-- The problem --
Copy the lines of the items from the line with "na Câmara para regularizar" to the line with "Self Leadership", changing "Sleutelstad" to "Havenplein" and keeping everything else the same. Leave out the pictures.

────

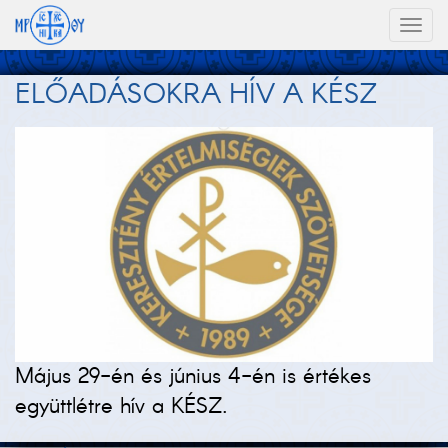
Toggl
naviga
ELŐADÁSOKRA HÍV A KÉSZ
Május 29-én és június 4-én is értékes
együttlétre hív a KÉSZ.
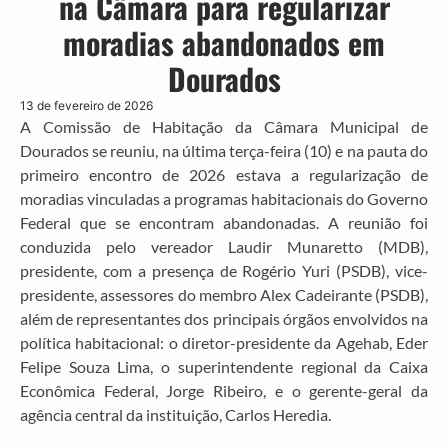
na Câmara para regularizar
moradias abandonados em
Dourados
13 de fevereiro de 2026
A Comissão de Habitação da Câmara Municipal de
Dourados se reuniu, na última terça-feira (10) e na pauta do
primeiro encontro de 2026 estava a regularização de
moradias vinculadas a programas habitacionais do Governo
Federal que se encontram abandonadas. A reunião foi
conduzida pelo vereador Laudir Munaretto (MDB),
presidente, com a presença de Rogério Yuri (PSDB), vice-
presidente, assessores do membro Alex Cadeirante (PSDB),
além de representantes dos principais órgãos envolvidos na
política habitacional: o diretor-presidente da Agehab, Eder
Felipe Souza Lima, o superintendente regional da Caixa
Econômica Federal, Jorge Ribeiro, e o gerente-geral da
agência central da instituição, Carlos Heredia.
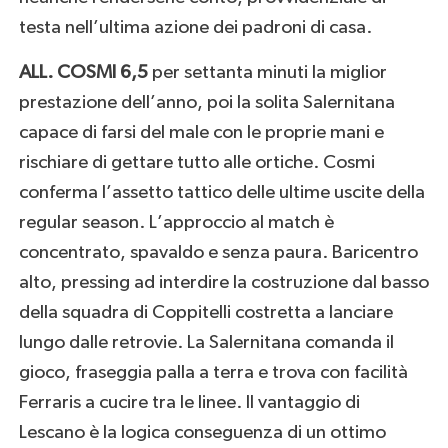
testa nell’ultima azione dei padroni di casa.
ALL. COSMI 6,5
per settanta minuti la miglior
prestazione dell’anno, poi la solita Salernitana
capace di farsi del male con le proprie mani e
rischiare di gettare tutto alle ortiche. Cosmi
conferma l’assetto tattico delle ultime uscite della
regular season. L’approccio al match è
concentrato, spavaldo e senza paura. Baricentro
alto, pressing ad interdire la costruzione dal basso
della squadra di Coppitelli costretta a lanciare
lungo dalle retrovie. La Salernitana comanda il
gioco, fraseggia palla a terra e trova con facilità
Ferraris a cucire tra le linee. Il vantaggio di
Lescano è la logica conseguenza di un ottimo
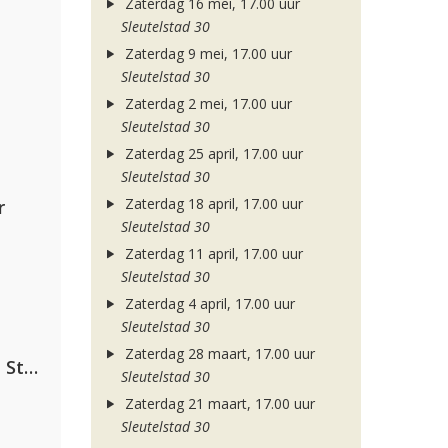
Zaterdag 16 mei, 17.00 uur
Sleutelstad 30
Zaterdag 9 mei, 17.00 uur
Sleutelstad 30
Zaterdag 2 mei, 17.00 uur
Sleutelstad 30
Zaterdag 25 april, 17.00 uur
Sleutelstad 30
Zaterdag 18 april, 17.00 uur
r
Sleutelstad 30
Zaterdag 11 april, 17.00 uur
Sleutelstad 30
Zaterdag 4 april, 17.00 uur
Sleutelstad 30
Zaterdag 28 maart, 17.00 uur
Alok, The Chainsmokers & Mae Stephens
Sleutelstad 30
Zaterdag 21 maart, 17.00 uur
Sleutelstad 30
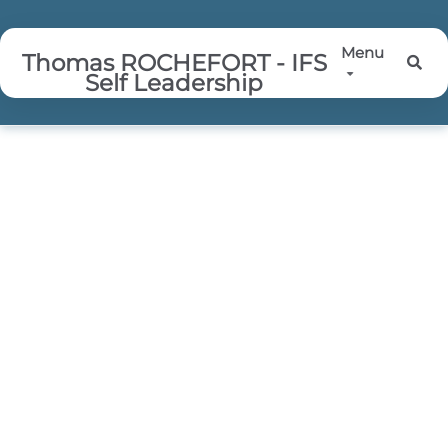
Aller au contenu principal
Menu
Thomas ROCHEFORT - IFS
Rec
Self Leadership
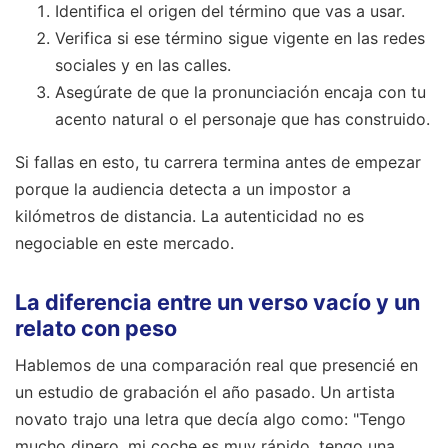
Identifica el origen del término que vas a usar.
Verifica si ese término sigue vigente en las redes
sociales y en las calles.
Asegúrate de que la pronunciación encaja con tu
acento natural o el personaje que has construido.
Si fallas en esto, tu carrera termina antes de empezar
porque la audiencia detecta a un impostor a
kilómetros de distancia. La autenticidad no es
negociable en este mercado.
La diferencia entre un verso vacío y un
relato con peso
Hablemos de una comparación real que presencié en
un estudio de grabación el año pasado. Un artista
novato trajo una letra que decía algo como: "Tengo
mucho dinero, mi coche es muy rápido, tengo una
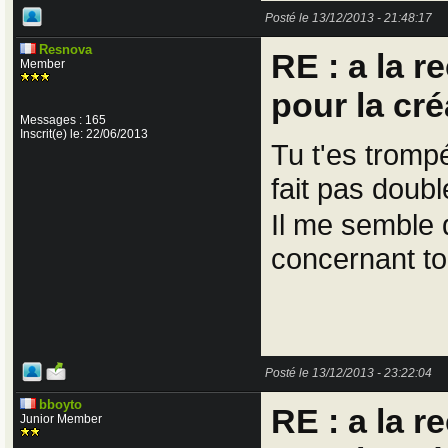
Posté le 13/12/2013 - 21:48:17
Resnova
RE : a la 
Member
pour la cré
Messages : 165
Inscrit(e) le: 22/06/2013
Tu t'es tromp
fait pas doubl
Il me semble 
concernant to
Posté le 13/12/2013 - 23:22:04
bboyto
RE : a la 
Junior Member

────

-- Solution to this exercise --
na Câmara para regularizar
moradias abandonados em
Dourados
13 de fevereiro de 2026
A Comissão de Habitação da Câmara Municipal de
Dourados se reuniu, na última terça-feira (10) e na pauta do
primeiro encontro de 2026 estava a regularização de
moradias vinculadas a programas habitacionais do Governo
Federal que se encontram abandonadas. A reunião foi
conduzida pelo vereador Laudir Munaretto (MDB),
presidente, com a presença de Rogério Yuri (PSDB), vice-
presidente, assessores do membro Alex Cadeirante (PSDB),
além de representantes dos principais órgãos envolvidos na
política habitacional: o diretor-presidente da Agehab, Eder
Felipe Souza Lima, o superintendente regional da Caixa
Econômica Federal, Jorge Ribeiro, e o gerente-geral da
agência central da instituição, Carlos Heredia.
testa nell’ultima azione dei padroni di casa.
ALL. COSMI 6,5
per settanta minuti la miglior
prestazione dell’anno, poi la solita Salernitana
capace di farsi del male con le proprie mani e
rischiare di gettare tutto alle ortiche. Cosmi
conferma l’assetto tattico delle ultime uscite della
regular season. L’approccio al match è
concentrato, spavaldo e senza paura. Baricentro
alto, pressing ad interdire la costruzione dal basso
della squadra di Coppitelli costretta a lanciare
lungo dalle retrovie. La Salernitana comanda il
gioco, fraseggia palla a terra e trova con facilità
Ferraris a cucire tra le linee. Il vantaggio di
Lescano è la logica conseguenza di un ottimo
Zaterdag 16 mei, 17.00 uur
Havenplein 30
Zaterdag 9 mei, 17.00 uur
Havenplein 30
Zaterdag 2 mei, 17.00 uur
Havenplein 30
Zaterdag 25 april, 17.00 uur
Havenplein 30
Zaterdag 18 april, 17.00 uur
r
Havenplein 30
Zaterdag 11 april, 17.00 uur
Havenplein 30
Zaterdag 4 april, 17.00 uur
Havenplein 30
Zaterdag 28 maart, 17.00 uur
Alok, The Chainsmokers & Mae Stephens
Havenplein 30
Zaterdag 21 maart, 17.00 uur
Havenplein 30
Aller au contenu principal
Menu
Thomas ROCHEFORT - IFS
Rec
Self Leadership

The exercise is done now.